--- start Selected excerpt ---

# Problems with Rapidshare



## Nanette (Nov 29, 2008)

I am a rookie at this...my rapidshare keeps coming up with TRAFFICLIMIT R...what does this mean and how do I fit it??


----------



## stanhemi (Nov 29, 2008)

probably too much upload/download during last days,read the FAQ on rapidshare.


----------



## Boneface (Nov 29, 2008)

Yes u have reach your limit for downloading no way to fix it really


----------



## thanhtan (Dec 12, 2008)

they have every right to minimise free users using a transparent proxy (otherwise there'd be no need for anyone to buy a rapidshare account).
___________________________________
Electronics maze


----------



## smartali89 (Dec 26, 2008)

buy a rapidshare account


----------



## lemonadesoda (Dec 26, 2008)

... or buy the software you are downloading


----------



## wolf2009 (Dec 26, 2008)

lemonadesoda said:


> ... or buy the software you are downloading



lol, advice of the day.

what if the guy earns $500 a month, and the software costs $1000 ?


----------



## Lillebror (Dec 26, 2008)

wolf2009 said:


> lol, advice of the day.
> 
> what if the guy earns $500 a month, and the software costs $1000 ?



Then he isent in the need of the software


----------



## smartali89 (Dec 27, 2008)

the person is gone now i think..


----------

--- end Selected excerpt ---

Revise the Rapidshare thread, starting at "# Problems with" and ending at "do I fit it??", so that "beginner" stands in place of "rookie", and write out the revised passage. The data that follows comes from a separate source.

--- start Records ---

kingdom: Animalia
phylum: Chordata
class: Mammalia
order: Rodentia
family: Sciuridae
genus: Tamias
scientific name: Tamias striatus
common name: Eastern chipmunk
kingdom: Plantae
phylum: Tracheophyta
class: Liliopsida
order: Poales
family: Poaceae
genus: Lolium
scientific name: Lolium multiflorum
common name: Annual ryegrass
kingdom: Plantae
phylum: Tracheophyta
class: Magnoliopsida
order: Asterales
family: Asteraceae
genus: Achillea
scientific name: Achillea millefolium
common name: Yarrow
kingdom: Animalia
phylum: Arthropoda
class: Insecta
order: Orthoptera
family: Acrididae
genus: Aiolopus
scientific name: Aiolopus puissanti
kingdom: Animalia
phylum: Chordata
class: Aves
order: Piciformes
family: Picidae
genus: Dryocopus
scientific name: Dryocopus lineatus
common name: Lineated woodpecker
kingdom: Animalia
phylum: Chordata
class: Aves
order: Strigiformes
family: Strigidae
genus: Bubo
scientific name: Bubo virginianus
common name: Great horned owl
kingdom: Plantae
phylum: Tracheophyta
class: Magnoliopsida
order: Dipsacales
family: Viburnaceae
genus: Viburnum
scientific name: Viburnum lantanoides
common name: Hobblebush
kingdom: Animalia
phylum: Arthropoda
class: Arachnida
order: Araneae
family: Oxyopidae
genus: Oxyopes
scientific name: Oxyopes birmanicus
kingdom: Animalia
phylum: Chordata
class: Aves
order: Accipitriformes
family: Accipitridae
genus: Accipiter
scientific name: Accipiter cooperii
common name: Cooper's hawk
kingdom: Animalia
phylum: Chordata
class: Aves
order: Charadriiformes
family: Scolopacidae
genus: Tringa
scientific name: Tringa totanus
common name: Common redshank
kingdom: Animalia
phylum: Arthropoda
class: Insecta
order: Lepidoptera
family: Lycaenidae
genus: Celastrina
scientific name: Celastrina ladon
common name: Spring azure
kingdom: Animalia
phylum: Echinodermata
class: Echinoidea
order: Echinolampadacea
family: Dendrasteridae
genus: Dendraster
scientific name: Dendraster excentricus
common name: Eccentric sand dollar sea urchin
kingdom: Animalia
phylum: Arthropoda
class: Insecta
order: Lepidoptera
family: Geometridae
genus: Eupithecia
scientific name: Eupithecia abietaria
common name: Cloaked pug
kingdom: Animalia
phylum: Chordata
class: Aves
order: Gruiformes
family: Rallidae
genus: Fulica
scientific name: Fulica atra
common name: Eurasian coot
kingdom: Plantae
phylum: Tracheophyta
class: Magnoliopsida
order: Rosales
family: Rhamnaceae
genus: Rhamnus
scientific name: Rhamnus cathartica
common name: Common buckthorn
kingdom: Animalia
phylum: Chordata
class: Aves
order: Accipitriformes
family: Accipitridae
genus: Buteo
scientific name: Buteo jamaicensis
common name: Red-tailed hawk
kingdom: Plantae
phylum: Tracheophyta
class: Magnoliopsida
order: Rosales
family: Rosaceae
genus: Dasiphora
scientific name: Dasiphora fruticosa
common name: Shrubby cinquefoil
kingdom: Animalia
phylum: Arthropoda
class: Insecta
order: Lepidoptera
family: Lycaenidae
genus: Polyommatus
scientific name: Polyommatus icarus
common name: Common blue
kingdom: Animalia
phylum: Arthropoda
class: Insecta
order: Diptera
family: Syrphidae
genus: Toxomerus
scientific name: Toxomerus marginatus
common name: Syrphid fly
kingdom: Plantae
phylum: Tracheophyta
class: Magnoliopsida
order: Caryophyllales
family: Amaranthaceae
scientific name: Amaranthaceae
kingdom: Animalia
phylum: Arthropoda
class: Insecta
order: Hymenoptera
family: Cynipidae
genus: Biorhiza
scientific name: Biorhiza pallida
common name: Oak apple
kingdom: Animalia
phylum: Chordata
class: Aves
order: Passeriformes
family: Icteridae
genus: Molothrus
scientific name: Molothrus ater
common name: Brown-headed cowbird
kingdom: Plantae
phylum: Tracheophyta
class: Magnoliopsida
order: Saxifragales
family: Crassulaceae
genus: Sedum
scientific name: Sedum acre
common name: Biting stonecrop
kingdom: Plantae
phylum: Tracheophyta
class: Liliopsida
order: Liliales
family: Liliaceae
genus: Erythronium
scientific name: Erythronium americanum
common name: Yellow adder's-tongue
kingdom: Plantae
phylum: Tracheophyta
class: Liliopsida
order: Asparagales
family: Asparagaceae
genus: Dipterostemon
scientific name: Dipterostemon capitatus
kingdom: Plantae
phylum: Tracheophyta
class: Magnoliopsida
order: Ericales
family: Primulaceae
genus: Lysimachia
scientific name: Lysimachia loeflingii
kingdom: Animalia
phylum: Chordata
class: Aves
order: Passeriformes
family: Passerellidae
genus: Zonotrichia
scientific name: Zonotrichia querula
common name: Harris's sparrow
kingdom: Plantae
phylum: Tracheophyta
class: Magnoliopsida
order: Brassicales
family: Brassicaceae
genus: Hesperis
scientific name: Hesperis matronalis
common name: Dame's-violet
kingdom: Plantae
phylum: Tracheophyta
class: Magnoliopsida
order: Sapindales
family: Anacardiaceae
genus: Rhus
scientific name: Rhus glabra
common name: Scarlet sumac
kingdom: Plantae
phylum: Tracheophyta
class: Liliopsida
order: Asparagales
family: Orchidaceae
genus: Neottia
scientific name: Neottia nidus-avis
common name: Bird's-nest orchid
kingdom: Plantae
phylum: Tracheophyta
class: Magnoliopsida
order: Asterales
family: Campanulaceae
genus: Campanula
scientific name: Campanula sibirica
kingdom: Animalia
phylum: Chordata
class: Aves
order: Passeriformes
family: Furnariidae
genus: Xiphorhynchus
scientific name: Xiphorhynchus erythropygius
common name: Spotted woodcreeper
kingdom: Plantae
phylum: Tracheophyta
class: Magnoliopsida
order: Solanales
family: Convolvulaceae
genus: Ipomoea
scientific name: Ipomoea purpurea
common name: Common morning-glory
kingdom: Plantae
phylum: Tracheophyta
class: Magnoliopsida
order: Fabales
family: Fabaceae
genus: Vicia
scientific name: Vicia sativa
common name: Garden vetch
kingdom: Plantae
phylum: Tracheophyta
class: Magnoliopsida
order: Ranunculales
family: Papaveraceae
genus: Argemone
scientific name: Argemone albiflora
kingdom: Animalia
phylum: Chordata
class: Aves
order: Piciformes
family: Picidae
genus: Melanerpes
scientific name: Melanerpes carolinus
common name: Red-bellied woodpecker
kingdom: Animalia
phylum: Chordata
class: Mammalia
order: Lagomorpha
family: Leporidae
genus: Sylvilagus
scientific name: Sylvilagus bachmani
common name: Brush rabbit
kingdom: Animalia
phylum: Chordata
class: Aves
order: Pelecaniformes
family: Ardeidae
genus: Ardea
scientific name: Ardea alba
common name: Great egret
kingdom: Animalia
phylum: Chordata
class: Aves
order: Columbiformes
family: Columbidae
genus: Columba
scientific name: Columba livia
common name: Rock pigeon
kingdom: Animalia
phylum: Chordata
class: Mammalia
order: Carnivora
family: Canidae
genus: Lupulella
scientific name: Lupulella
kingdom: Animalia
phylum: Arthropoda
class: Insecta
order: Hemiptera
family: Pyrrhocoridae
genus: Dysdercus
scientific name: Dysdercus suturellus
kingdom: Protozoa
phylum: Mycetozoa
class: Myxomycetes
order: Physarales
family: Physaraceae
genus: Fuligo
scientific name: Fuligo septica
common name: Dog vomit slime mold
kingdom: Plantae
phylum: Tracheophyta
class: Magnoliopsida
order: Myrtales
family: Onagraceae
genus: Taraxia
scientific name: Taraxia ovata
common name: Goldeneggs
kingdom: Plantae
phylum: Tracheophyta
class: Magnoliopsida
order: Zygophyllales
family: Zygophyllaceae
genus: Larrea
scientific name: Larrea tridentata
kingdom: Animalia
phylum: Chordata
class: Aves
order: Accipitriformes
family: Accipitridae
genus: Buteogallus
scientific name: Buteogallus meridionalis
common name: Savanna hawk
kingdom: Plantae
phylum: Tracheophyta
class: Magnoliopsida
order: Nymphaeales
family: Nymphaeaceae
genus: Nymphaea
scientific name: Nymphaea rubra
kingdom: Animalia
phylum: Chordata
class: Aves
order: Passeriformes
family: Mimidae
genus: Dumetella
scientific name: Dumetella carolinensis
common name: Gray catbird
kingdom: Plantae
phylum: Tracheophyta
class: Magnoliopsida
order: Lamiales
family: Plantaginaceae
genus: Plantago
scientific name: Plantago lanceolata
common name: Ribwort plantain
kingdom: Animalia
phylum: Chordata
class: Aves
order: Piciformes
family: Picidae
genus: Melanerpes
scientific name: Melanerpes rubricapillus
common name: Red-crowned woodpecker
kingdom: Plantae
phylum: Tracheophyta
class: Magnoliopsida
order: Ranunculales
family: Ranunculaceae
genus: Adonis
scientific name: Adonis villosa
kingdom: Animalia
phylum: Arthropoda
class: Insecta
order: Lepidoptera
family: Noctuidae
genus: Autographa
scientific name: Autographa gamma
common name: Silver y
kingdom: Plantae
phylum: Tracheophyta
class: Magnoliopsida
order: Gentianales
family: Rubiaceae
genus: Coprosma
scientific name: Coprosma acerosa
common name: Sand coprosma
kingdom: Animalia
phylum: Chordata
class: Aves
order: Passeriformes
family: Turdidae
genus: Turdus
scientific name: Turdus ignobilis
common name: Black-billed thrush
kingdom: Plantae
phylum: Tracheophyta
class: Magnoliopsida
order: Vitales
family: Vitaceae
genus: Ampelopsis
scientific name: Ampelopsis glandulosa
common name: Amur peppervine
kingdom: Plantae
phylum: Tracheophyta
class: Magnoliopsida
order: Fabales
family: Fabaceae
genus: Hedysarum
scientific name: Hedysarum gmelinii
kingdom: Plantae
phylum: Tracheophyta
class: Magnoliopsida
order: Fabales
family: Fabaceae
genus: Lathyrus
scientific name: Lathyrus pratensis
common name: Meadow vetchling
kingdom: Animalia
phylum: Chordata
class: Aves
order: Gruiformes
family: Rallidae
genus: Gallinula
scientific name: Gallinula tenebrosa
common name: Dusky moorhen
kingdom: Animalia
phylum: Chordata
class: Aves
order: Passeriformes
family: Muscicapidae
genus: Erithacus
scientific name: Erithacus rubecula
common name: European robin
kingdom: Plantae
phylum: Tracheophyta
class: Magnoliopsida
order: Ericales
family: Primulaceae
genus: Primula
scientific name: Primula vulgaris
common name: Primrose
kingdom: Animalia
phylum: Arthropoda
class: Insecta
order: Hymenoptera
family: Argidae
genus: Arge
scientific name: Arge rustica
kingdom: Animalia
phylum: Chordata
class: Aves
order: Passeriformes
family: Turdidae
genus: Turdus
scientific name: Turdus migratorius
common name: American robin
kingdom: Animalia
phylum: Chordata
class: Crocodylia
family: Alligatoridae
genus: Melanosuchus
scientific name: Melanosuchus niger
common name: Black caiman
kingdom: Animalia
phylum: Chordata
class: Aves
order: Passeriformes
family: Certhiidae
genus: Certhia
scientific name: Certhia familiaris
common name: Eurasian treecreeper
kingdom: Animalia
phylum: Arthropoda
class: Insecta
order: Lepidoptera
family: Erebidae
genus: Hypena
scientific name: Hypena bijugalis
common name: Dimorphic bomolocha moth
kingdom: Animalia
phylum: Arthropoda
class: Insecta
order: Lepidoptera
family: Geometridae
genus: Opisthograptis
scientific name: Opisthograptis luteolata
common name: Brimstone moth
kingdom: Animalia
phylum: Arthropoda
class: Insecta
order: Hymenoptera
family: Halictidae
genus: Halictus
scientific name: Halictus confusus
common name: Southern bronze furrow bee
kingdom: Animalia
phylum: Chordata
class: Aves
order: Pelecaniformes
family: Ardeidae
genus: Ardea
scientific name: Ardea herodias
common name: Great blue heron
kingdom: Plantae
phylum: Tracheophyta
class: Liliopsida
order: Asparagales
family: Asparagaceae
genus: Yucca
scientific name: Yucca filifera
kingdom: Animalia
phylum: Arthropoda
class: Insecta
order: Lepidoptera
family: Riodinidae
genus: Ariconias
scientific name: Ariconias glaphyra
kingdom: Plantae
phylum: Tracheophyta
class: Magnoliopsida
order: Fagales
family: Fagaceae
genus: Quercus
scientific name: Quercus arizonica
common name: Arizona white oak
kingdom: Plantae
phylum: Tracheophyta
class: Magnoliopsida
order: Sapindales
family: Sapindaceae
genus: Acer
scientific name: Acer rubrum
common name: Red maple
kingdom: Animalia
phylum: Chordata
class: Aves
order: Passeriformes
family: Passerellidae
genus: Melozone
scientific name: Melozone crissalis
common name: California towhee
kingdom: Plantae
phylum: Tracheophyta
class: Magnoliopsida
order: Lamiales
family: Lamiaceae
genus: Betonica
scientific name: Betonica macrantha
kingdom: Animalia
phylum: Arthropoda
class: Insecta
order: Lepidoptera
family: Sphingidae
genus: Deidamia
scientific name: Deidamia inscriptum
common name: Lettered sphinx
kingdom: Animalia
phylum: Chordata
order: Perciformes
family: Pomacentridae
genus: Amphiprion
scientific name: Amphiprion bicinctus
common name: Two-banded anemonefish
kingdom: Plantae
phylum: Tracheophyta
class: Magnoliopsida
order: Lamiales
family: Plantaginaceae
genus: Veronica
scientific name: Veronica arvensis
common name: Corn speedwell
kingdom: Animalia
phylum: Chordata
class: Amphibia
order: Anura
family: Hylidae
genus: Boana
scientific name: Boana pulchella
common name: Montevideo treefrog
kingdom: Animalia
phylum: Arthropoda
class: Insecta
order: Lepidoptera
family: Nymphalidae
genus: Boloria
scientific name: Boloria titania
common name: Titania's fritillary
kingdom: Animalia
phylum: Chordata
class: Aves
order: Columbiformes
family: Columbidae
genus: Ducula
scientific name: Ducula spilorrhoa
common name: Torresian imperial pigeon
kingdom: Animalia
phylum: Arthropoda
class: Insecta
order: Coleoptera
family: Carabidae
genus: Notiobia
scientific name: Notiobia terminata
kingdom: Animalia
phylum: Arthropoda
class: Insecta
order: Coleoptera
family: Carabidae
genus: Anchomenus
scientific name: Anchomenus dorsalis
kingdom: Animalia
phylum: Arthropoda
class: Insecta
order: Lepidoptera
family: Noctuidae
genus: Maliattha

--- end Records ---

## Solution below
# Problems with Rapidshare



## Nanette (Nov 29, 2008)

I am a beginner at this...my rapidshare keeps coming up with TRAFFICLIMIT R...what does this mean and how do I fit it??